Though senators said that the five votes in favor and eight abstentions constitutes a majority, it is unclear whether this is a correct interpretation of the Senate’s bylaws.
Standard grants require a majority vote to pass, according to the Senate’s bylaws: “All votes by the [Undergraduate Senate], or a standing committee thereof, shall be by a majority of those members present and voting.” The Undergraduate Senate Rules of Order, linked on the Associated Students of Stanford University’s [ASSU] governing documents, states that abstentions do not count towards vote tally. When interpreted in this manner, the funding received a majority approval of the present and voting members, as the senators who abstained did not vote.
However, in a response to a Daily question in a public student government Slack channel, Perez wrote that despite no senators voting against the funding for SCR, this week’s vote did not meet the threshold for a majority. Perez referenced “parliamentary procedure” in the same channel, citing a blogpost on Civility.co to explain why abstentions counted as voting.
Senator Amira Dehmani ’24 added that “if you did want to count five votes [in favor of the funding] as the only ones that counted, that did not constitute quorum,” and the vote would still fail.
At the meeting, community members also expressed concern that SCR was not given proper notice of the revote.
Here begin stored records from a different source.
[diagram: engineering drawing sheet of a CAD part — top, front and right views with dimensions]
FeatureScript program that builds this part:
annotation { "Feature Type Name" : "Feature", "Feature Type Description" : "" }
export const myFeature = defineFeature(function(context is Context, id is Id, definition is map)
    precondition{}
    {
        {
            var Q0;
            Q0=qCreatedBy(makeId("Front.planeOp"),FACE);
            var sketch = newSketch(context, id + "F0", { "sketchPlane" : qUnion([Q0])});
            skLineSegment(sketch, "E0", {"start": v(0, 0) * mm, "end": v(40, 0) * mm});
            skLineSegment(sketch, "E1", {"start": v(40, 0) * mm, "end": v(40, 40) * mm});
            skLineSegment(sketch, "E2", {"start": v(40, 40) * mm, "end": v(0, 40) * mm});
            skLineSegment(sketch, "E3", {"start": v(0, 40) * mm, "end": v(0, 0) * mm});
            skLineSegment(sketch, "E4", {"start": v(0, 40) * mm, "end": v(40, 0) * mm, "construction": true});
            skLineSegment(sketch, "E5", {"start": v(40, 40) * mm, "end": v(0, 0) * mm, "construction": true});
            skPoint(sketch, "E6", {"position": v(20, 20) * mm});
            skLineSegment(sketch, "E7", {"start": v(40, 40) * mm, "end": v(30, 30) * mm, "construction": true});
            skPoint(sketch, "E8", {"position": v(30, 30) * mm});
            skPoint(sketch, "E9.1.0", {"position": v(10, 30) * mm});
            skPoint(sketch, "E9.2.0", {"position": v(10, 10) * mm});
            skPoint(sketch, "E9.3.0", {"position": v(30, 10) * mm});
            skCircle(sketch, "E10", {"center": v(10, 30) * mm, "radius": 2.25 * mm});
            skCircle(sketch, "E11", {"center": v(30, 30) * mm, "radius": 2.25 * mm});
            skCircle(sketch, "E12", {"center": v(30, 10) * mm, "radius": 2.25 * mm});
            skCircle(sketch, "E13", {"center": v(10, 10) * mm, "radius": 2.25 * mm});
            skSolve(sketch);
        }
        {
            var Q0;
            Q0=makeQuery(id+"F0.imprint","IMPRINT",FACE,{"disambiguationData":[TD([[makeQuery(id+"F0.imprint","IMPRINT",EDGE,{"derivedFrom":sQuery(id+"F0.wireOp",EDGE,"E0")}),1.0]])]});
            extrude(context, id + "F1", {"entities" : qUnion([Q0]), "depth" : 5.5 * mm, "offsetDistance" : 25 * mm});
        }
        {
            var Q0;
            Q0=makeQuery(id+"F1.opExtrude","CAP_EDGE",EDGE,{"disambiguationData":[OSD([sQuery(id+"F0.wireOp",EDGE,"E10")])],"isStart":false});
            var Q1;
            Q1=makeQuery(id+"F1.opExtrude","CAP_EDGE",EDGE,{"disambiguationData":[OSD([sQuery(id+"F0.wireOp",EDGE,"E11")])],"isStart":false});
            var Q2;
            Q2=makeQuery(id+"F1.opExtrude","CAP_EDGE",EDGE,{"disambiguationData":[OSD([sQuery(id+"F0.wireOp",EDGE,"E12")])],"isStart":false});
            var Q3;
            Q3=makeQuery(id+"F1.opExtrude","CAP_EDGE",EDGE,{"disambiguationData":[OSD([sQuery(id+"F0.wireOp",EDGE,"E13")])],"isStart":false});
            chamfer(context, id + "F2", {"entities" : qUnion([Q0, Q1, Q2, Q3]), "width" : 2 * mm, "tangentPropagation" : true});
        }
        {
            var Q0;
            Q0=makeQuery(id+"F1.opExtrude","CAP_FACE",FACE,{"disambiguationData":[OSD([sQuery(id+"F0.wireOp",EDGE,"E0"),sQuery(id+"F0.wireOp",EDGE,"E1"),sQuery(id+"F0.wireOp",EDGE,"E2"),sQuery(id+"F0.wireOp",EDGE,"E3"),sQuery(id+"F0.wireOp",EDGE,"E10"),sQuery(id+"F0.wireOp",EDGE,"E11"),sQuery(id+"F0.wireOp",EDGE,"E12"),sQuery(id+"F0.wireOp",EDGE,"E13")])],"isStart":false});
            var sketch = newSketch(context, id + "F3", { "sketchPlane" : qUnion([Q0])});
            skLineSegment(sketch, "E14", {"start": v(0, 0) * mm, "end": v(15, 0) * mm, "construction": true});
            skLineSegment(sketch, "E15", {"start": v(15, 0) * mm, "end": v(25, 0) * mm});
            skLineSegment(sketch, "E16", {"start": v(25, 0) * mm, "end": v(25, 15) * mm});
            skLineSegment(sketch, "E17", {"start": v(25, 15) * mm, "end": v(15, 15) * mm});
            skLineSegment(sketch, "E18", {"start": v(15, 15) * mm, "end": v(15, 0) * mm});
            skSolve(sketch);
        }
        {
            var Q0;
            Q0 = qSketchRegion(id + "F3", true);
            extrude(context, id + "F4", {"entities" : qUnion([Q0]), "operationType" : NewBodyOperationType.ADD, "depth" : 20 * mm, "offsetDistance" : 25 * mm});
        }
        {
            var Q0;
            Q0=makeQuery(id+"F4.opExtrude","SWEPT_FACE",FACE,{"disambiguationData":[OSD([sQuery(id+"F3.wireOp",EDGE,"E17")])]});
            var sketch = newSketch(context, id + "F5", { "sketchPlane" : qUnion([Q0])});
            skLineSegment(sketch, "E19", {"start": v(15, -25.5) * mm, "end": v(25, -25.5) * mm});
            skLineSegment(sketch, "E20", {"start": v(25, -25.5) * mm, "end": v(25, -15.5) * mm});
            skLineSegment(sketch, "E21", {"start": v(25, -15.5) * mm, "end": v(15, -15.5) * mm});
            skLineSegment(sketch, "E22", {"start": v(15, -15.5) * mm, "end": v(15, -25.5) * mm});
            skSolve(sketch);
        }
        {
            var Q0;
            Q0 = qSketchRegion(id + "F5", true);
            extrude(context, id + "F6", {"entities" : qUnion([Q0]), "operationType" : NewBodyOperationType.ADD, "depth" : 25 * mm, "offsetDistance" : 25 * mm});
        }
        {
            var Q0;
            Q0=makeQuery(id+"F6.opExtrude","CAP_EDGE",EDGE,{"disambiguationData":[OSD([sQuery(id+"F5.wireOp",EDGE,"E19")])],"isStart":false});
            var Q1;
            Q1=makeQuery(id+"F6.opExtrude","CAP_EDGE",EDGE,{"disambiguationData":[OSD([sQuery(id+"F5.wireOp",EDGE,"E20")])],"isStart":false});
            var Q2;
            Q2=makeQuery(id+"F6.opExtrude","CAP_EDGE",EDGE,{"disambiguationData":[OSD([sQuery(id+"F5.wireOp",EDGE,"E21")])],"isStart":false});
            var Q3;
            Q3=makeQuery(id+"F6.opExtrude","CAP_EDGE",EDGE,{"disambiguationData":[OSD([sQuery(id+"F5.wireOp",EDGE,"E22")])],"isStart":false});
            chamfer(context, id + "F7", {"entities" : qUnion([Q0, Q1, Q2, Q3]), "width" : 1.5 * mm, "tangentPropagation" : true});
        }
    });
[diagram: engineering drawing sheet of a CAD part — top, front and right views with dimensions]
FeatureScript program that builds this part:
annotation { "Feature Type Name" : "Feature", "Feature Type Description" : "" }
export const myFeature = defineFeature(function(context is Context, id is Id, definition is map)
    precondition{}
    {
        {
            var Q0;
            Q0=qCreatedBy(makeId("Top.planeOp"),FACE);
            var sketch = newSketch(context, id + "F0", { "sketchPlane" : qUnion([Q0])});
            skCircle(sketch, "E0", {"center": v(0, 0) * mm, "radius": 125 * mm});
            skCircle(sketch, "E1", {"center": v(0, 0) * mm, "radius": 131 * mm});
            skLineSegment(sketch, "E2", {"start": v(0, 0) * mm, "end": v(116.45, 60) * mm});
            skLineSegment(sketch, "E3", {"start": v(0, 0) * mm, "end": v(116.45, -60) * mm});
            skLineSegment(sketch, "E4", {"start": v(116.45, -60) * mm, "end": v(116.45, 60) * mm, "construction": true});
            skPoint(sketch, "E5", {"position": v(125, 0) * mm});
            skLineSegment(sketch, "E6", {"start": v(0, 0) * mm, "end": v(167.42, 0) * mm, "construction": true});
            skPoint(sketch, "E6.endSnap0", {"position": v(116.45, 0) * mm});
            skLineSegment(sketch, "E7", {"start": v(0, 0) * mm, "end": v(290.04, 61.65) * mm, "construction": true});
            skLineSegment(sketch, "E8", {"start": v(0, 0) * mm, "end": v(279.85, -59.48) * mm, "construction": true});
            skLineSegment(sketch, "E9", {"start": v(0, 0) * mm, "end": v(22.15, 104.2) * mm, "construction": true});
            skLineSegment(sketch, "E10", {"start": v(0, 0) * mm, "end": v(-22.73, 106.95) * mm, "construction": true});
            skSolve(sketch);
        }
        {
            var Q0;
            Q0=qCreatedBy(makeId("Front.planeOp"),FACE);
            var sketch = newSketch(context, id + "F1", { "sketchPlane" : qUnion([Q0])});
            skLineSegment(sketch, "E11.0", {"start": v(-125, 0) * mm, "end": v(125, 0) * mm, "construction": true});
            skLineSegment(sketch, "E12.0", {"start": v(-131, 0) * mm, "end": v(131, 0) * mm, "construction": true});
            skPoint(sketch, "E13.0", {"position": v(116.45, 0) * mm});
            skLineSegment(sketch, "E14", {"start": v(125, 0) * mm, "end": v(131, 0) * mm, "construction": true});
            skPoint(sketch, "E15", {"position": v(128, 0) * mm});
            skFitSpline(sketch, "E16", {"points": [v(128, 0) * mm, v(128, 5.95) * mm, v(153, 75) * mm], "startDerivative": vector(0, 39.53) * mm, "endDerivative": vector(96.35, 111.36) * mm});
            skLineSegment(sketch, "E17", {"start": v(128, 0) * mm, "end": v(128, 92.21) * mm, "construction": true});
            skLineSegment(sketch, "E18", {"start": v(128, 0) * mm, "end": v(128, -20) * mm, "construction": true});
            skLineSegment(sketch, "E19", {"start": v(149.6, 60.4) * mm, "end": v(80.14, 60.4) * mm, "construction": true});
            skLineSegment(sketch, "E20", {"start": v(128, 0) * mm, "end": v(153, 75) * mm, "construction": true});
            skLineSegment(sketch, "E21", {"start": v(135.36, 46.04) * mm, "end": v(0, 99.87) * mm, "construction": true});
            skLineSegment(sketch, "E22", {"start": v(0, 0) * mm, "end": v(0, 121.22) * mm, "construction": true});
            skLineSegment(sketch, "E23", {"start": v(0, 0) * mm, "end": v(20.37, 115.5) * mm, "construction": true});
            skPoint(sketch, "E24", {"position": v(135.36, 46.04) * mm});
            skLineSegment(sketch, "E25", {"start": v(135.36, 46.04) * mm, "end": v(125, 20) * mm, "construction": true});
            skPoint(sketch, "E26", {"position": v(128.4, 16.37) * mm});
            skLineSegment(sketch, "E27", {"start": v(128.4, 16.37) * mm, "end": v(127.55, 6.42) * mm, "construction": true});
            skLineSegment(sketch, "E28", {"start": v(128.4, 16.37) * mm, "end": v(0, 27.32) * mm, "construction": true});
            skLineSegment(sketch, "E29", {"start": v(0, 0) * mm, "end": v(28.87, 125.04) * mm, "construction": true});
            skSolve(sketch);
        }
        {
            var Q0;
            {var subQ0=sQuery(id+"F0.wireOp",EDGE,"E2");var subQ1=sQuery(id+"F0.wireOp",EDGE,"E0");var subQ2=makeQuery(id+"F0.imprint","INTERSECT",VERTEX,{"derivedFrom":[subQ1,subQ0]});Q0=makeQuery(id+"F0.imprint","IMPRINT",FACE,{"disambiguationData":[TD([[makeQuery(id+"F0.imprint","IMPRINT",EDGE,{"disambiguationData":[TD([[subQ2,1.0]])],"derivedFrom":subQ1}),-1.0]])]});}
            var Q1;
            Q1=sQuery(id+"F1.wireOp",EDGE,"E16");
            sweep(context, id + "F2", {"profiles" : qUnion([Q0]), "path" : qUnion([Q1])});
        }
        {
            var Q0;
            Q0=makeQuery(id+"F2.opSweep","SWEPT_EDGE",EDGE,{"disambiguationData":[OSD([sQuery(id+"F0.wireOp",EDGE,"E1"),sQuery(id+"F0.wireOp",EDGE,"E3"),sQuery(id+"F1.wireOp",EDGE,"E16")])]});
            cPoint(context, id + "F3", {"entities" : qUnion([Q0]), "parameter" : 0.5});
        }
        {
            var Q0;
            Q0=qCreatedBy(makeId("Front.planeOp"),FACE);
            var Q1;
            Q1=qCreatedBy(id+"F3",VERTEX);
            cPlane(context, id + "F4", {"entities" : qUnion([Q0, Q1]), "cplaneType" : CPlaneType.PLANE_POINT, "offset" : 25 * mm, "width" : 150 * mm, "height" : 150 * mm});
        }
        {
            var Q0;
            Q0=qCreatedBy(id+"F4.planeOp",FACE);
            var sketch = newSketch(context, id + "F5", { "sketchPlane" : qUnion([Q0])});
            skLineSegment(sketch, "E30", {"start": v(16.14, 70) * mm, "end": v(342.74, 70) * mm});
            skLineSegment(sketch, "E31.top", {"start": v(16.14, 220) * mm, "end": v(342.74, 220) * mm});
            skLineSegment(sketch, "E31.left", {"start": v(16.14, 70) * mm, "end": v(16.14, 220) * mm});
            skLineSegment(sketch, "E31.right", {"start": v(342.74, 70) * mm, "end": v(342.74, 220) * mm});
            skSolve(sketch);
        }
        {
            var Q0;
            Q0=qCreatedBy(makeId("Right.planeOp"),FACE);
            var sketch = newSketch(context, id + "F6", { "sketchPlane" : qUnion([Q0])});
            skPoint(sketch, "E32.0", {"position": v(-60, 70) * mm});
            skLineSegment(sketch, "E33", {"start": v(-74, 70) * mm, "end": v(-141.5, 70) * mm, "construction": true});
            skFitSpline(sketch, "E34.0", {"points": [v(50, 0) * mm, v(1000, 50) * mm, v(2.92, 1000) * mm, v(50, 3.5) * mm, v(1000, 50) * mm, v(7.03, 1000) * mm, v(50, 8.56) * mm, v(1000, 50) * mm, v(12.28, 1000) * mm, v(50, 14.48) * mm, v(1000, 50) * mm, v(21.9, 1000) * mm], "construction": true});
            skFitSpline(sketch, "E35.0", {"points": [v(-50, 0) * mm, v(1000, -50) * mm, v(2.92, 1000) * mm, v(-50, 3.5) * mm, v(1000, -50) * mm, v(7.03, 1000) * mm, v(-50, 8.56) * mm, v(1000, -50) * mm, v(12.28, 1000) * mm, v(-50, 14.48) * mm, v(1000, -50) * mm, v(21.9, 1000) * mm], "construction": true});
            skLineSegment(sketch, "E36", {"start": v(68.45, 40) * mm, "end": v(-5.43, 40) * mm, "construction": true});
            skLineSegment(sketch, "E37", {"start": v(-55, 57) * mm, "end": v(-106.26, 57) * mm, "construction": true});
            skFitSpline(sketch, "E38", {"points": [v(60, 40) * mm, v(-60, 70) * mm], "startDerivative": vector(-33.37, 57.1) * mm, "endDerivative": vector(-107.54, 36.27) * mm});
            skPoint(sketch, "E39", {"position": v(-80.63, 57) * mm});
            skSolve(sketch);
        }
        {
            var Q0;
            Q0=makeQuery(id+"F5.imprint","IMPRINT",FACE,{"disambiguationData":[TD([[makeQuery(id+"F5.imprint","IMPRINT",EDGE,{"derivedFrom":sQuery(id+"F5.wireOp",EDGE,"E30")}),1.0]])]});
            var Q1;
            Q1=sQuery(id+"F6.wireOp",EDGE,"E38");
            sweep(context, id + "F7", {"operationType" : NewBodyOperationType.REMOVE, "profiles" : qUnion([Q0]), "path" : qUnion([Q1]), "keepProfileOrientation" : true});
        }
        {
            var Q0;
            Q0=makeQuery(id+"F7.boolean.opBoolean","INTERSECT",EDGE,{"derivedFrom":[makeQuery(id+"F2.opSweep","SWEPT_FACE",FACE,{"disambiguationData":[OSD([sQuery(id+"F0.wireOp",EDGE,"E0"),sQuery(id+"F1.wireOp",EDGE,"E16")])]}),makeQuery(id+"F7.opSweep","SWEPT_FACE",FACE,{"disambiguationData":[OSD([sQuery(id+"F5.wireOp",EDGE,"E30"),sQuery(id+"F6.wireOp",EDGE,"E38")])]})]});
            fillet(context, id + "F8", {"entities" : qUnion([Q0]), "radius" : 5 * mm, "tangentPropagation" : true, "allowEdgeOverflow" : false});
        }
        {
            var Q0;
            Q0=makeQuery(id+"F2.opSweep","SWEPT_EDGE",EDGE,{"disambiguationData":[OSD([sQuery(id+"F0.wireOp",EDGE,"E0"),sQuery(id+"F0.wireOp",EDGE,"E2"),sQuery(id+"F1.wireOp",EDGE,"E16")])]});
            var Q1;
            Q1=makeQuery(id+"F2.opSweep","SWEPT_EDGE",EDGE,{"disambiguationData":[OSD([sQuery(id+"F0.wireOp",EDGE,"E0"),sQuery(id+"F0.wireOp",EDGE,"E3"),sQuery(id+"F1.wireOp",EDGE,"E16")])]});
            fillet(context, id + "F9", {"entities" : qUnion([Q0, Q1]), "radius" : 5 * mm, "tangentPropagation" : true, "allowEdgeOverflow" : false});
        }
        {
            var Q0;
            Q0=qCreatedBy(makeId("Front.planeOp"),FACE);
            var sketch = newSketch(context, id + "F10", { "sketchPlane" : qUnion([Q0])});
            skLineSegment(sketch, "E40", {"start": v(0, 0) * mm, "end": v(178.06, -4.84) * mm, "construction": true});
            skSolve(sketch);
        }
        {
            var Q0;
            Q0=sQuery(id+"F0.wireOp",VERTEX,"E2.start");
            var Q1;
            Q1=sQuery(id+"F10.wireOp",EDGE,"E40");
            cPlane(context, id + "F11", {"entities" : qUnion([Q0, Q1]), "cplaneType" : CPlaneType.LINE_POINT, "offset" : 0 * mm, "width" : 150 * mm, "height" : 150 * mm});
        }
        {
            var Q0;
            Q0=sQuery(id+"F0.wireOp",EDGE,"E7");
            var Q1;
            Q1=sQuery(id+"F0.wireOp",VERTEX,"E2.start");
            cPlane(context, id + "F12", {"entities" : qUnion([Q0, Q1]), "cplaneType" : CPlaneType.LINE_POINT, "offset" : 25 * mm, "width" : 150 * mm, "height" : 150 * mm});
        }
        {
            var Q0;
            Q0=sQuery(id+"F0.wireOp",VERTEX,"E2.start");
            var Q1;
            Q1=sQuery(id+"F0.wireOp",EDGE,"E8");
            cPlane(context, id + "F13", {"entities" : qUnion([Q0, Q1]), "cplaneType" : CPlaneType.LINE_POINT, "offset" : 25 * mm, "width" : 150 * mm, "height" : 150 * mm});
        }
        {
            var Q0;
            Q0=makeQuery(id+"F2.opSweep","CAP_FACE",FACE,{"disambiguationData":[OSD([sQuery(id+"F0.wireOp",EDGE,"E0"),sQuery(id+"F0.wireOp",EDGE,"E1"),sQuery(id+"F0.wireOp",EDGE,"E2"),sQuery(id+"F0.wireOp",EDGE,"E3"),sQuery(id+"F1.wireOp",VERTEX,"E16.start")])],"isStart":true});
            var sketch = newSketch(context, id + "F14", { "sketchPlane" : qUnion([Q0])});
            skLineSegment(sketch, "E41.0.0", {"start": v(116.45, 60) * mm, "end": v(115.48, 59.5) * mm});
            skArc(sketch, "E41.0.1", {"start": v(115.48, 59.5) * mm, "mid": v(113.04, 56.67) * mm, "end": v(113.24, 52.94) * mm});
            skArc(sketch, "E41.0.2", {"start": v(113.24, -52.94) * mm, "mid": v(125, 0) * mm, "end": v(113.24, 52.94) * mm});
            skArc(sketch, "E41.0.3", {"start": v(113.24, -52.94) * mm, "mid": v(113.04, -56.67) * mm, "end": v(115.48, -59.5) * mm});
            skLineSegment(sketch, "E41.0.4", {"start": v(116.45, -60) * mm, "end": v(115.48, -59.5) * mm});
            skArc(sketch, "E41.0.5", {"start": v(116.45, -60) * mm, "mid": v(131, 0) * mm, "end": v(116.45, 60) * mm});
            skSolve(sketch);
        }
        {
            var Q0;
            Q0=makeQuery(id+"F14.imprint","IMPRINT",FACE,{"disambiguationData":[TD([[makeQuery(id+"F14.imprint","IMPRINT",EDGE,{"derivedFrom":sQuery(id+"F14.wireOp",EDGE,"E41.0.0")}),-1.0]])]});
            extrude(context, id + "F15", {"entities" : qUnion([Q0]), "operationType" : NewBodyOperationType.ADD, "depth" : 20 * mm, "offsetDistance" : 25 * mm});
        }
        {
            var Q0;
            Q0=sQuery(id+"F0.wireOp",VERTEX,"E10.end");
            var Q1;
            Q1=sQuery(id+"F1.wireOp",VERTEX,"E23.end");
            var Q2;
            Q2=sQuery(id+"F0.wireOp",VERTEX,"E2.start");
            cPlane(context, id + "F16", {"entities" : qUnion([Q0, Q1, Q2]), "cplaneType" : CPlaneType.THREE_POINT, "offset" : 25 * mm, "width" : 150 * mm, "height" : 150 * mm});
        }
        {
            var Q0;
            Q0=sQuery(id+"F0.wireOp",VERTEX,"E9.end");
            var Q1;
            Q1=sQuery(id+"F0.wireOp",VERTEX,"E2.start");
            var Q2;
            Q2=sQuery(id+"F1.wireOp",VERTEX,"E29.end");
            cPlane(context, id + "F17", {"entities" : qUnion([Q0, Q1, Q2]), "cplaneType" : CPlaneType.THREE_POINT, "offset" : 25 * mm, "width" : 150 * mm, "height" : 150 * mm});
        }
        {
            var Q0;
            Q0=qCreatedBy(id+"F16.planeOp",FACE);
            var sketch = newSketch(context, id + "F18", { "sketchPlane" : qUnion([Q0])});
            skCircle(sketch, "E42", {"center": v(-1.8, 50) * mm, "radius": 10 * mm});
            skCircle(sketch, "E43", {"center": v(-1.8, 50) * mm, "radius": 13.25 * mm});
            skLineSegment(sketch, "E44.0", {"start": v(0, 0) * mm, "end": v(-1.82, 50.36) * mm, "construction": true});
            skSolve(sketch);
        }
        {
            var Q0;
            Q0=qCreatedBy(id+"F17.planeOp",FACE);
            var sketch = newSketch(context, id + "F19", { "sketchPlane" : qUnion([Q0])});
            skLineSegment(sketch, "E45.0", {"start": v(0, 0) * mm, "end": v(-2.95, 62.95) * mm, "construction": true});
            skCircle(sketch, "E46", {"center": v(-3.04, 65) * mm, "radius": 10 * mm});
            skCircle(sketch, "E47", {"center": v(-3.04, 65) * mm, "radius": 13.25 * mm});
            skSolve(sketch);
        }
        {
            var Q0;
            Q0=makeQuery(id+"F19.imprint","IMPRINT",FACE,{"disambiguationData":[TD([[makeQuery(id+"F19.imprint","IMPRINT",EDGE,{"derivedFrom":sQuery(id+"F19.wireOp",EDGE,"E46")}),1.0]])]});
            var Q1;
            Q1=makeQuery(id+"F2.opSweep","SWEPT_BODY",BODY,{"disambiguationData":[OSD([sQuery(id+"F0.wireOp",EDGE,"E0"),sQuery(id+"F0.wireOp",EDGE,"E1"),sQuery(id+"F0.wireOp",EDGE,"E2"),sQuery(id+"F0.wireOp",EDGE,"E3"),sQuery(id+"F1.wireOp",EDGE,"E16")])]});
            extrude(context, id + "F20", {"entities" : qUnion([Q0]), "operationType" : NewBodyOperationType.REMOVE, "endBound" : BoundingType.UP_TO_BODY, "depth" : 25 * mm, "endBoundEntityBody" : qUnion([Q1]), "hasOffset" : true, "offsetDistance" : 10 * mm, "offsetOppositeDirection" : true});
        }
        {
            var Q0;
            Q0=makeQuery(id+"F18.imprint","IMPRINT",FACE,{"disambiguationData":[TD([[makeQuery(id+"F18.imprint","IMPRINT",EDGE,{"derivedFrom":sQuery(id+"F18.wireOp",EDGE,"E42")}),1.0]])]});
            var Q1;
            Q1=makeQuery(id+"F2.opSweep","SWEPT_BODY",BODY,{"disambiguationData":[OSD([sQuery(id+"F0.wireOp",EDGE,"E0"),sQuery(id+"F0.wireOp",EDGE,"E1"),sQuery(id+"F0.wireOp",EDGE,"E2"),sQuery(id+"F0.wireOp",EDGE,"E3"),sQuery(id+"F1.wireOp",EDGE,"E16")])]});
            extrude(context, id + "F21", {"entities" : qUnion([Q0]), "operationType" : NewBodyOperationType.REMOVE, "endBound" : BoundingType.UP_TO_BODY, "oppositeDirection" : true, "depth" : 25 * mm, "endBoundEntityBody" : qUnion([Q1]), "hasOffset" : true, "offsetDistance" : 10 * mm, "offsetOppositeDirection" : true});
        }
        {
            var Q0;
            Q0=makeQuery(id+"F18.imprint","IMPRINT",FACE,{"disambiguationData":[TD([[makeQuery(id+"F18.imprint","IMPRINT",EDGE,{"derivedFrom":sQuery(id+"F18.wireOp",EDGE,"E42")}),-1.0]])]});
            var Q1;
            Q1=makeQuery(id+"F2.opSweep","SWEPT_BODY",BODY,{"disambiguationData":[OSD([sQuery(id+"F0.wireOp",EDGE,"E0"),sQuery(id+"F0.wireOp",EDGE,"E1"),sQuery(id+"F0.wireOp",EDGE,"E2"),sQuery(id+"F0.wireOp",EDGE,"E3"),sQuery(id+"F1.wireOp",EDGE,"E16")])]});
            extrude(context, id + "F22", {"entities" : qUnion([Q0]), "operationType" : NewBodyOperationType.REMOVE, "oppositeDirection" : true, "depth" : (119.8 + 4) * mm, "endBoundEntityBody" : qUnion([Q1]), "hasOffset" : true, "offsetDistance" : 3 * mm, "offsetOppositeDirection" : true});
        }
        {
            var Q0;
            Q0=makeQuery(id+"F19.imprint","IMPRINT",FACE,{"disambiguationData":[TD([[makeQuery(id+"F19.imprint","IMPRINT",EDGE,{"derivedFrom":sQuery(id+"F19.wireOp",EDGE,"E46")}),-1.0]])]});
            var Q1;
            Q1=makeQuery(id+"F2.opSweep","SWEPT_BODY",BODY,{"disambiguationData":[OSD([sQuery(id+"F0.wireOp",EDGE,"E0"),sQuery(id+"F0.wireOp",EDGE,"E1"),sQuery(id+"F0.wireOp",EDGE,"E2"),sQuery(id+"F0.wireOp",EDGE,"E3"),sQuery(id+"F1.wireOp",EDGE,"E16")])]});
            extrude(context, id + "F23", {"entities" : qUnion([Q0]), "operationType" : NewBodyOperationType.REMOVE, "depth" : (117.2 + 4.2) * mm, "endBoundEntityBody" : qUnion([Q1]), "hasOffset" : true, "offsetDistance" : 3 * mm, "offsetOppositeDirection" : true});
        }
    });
A SCR representative was not present at the meeting.
Senators said they had given community members adequate notice through a public Senate Slack channel, #ugs-public, on the student government Slack. At the meeting, senators said that members of SCR had not been personally informed of the Tuesday meeting and it was not standard practice of the Senate to extend personal invitations to other groups requesting funding.
At the time of publication, the public channel had 40 members, the majority of whom are affiliated with the ASSU. An additional six members are Daily news staffers.
“None of us reached out to SCR,” Perez added. “If they wanted to know about it [the Tuesday meeting], they could be on the ASSU Slack.”